**Provided passage**
Content starts
Riccelli Bill to Expand Free School Meals to Thousands of Students Passes House with Bipartisan Support

Olympia – Legislation to expand the number of schools that offer free meals to all of their students passed the Washington House of Representatives today with a vote of 93-3. Sponsored by Rep. Marcus Riccelli (D-Spokane), House Bill 1878 would require schools to participate in the USDA’s Community Eligibility Program (CEP) if eligible and provides funding to ensure that school districts are not left to foot the bill.

“Food is health. Consistent access to nutritious food is a part of how we protect kids from getting sick while ensuring they have the fuel they need to learn, grow, and play,” said Riccelli. “And free school meals are the most effective way to ensure that all of our kids are getting the food they need to thrive.”

The USDA’s Community Eligibility Program (CEP) allows schools with a certain percent of students whose households receive assistance from programs like SNAP or Medicaid, are in foster care placements, or who struggle with housing stability, to apply for community eligibility which provides funding to serve free meals to all of the students at that school. Removing lunch co-pays and the stigma of free and reduced lunch can more effectively provide students with the nutrition they need to succeed.
Content ends
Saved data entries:
Content starts
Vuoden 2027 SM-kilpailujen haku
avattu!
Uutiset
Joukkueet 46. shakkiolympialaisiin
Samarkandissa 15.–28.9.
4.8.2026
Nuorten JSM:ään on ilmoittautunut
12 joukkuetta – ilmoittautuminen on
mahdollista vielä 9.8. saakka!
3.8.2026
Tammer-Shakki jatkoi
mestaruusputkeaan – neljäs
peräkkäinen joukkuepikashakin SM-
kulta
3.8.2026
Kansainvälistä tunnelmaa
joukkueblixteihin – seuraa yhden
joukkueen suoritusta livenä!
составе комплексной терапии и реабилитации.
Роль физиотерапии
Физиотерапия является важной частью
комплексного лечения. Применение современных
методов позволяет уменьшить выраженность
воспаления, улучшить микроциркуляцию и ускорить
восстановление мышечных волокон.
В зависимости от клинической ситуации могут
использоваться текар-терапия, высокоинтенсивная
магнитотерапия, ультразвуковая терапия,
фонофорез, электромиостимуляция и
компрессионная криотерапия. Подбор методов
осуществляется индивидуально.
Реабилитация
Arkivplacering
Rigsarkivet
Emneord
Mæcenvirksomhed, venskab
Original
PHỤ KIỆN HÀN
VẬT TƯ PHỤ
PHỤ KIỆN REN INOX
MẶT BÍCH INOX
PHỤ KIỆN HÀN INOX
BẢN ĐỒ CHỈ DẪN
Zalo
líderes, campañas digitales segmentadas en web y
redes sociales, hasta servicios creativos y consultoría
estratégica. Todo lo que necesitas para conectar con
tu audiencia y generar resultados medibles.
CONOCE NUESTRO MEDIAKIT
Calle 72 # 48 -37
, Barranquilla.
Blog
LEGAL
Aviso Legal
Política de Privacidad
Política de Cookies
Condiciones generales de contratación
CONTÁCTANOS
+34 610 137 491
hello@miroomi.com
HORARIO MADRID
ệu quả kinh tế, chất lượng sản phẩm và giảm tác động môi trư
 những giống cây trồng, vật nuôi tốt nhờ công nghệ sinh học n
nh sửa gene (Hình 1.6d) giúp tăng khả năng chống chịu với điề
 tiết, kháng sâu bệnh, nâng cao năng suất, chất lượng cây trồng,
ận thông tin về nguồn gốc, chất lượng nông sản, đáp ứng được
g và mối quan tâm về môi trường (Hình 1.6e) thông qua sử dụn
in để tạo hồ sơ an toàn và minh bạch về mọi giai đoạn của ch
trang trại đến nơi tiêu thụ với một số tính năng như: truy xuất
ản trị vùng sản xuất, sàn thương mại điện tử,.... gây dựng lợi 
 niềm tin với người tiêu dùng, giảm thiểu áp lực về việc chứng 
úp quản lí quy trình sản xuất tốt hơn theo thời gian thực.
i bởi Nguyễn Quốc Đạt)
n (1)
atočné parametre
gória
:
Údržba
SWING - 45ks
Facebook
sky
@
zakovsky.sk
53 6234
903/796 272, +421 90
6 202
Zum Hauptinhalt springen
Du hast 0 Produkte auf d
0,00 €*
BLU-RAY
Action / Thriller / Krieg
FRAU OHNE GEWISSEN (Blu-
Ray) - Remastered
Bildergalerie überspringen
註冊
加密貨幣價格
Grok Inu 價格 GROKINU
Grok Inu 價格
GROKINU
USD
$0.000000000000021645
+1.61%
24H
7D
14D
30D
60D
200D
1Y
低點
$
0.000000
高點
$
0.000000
Content ends
**Work to complete**
**1.** List the student circumstances that the free school meals article says count toward a school qualifying for the Community Eligibility Program.
**2.** Continue the article about the free school meals bill from where it ends.

**Answers for the exercise**
**1.**
- Their households receive assistance from programs like SNAP or Medicaid
- They are in foster care placements
- They struggle with housing stability

**2.**
In 2020 the Legislature required all schools that are eligible for CEP to participate in the program if it cost the same amount to provide free meals for the entire school as it did to just serve those who qualified for free and reduced lunch. Currently, 491 schools in Washington operate CEP and serve free meals to around 204,000 students with 9 more schools serving 3,300 students coming online soon.

HB 1878 would require all schools to participate in CEP if they are eligible under USDA rules. This would expand the program to an additional 626 schools and over 92,000 students. The bill also requires the state to cover the excess costs of implementing the program.

“I was hopeful that Congress would be able to pass the Build Back Better Act, allowing Washington to apply for CEP as a state and serve free meals to every student in the state,” said Riccelli. “But feeding kids can’t wait. We can expand the use of CEP without action from Congress. Without increasing costs on schools, HB 1878 will let us serve free school meals to, at minimum, an additional 92,000 students including 12,000 in the Spokane area.”

The bill now heads to the Senate for consideration.